Going to try to live my life to the fullest. And not let anyone or anything get me down.

And for a fact, to rebuke one of my classmates’ response when I told her I wanted to boycott boys, she said boys are very important. I’m inclined to disagree.

They are only important if you perceive them to be so. For me, chasing after guys ain’t really my thing lol. It’s more like silently admiring ‘em from afar and the max only eye-contact or waves. Which is why I prolly won’t find any guy to love me for who I am. But I digress.

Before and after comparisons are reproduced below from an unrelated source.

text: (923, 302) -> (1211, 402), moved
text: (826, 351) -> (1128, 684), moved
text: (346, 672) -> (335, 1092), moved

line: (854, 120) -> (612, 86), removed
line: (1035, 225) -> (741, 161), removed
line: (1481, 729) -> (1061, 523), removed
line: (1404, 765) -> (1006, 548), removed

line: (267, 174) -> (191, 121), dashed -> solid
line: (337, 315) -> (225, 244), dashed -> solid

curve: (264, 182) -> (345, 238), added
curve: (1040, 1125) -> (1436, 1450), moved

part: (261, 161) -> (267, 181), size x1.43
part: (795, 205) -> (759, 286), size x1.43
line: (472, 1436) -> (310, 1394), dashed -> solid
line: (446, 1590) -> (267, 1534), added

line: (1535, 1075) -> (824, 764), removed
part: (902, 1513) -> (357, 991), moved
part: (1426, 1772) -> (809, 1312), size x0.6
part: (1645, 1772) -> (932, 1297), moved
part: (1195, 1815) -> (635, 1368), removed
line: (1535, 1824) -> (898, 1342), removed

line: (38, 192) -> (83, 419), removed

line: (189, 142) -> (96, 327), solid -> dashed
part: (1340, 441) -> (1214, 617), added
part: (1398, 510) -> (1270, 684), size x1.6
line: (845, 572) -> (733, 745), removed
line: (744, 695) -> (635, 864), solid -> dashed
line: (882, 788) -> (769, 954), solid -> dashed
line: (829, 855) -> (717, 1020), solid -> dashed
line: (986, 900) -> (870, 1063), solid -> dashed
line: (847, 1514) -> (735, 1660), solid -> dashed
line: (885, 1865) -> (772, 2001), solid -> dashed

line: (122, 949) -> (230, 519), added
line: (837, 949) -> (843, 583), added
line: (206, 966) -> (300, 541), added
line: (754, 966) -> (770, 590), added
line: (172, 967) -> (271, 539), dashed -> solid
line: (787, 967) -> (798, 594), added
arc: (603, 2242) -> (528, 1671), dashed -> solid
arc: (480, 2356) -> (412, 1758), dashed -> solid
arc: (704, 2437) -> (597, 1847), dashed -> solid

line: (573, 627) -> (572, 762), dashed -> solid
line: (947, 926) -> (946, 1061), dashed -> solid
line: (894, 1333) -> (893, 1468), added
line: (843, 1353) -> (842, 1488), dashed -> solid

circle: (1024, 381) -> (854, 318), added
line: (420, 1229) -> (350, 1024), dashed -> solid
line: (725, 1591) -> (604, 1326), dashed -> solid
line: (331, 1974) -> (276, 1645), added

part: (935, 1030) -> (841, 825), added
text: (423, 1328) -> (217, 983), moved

So yeah. There are a number of things more important to me. Like God. Like my family. My bffs. My best guy friend B. Etc. Guys aren’t so important to the point that they signify the end of your life when you get disappointed, which is why I’m not going to care about J anymore. If he replies, then he will. If it’s not meant to be, it’s not meant to be. :)

Anyway, church was beautiful as always. :D

Maybe it’s partially true… but I feel that it’s not just that. It’s the fact that you have enough faith to believe in the unseen, to believe in miracles, to believe that God is always there for you, and that you’ll never be alone. To feel that life is so much more than the daily mundane things we do, or our worries, our obstacles. To feel that life actually has a purpose. We don’t only exist/live because of ourselves.

I live, because God created me. If He didn’t do that, I wouldn’t even be sitting here typing this, wouldn’t even be on this Earth.

And the priests are so cute haha. When they went down to sprinkle holy water on us, Fr Edward came by our side, but I only felt a little. Then Fr Albert went down the other side, which is like one entire row away from us, like a few metres. But yet he sprinkled it with such force that we were drenched. HAHA I really felt so many drops of water and the back of my head get totally splashed

And Fr Albert went back and then sprinkled each altar boy individually haha. Then he went up to some of them and rly sprinkled directly in their faces, which made my family and a few others in the congregation laugh non-stop. (Y) And then the ending part too haha. Too cute. Really love my parish church, Church of the Holy Trinity ^^

Okay, that’s about all I wanted to say. And it’s 1am right now, so accurate o.o But I’ve to add one last thing. I’m glad I chose to write about the depressing stuff first, then the happier ones. :D If not, I’ll prolly be sitting here crying instead of feeling better about things.

K one more last thing to end, its the last I promise! Live, laugh, love. Cherish every moment, heck, LIVE FOR THE MOMENTS. Lol, all these sound so cliche but they’re true. And appreciate and love all the people by your side, before one day it gets too late and you don’t even get to see them anymore.